> _Assigned task_: After locating the line with "left eye: (911, 434)", reproduce that line and every one following it exactly, up to the end of the entries.

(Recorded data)
....

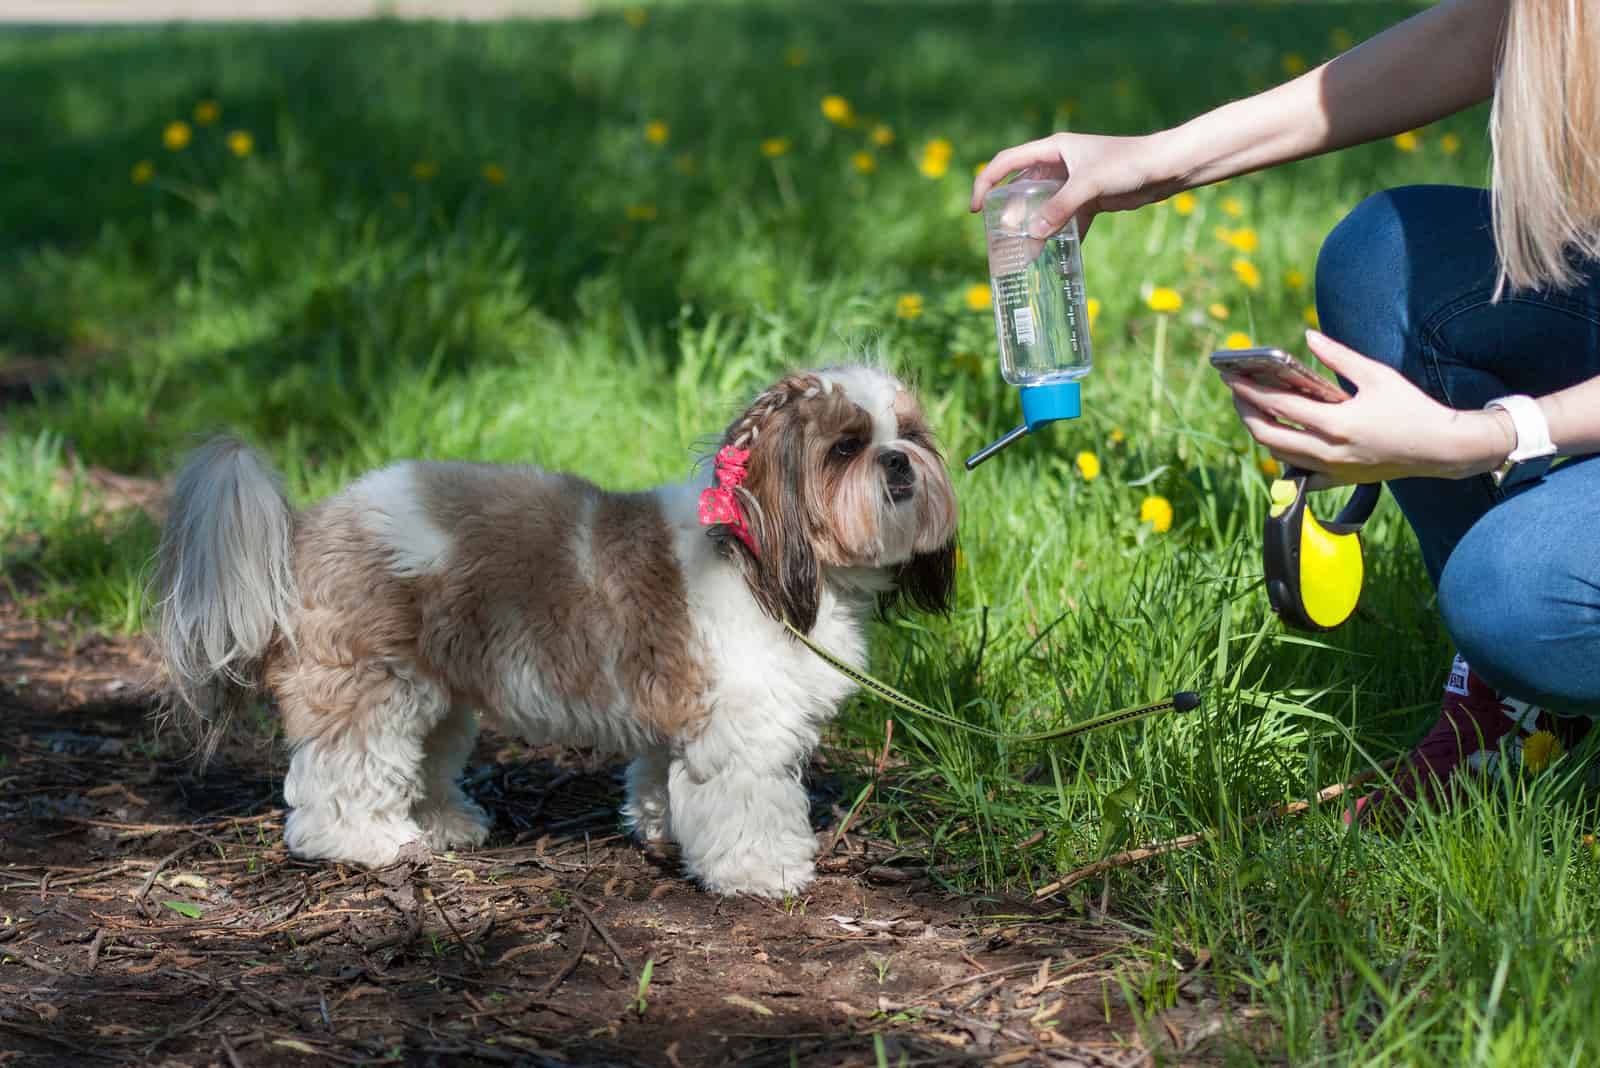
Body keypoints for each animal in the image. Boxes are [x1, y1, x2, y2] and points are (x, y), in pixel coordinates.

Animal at [150, 362, 953, 895]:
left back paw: (445, 823)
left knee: (422, 761)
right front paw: (768, 870)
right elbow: (751, 807)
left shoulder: (681, 720)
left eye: (911, 434)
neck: (757, 552)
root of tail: (305, 531)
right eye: (846, 447)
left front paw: (662, 830)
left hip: (436, 695)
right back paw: (367, 842)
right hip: (371, 686)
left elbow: (659, 776)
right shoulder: (743, 733)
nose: (899, 462)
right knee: (343, 774)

....

> _Solution to this exercise_:
left eye: (911, 434)
neck: (757, 552)
root of tail: (305, 531)
right eye: (846, 447)
left front paw: (662, 830)
left hip: (436, 695)
right back paw: (367, 842)
right hip: (371, 686)
left elbow: (659, 776)
right shoulder: (743, 733)
nose: (899, 462)
right knee: (343, 774)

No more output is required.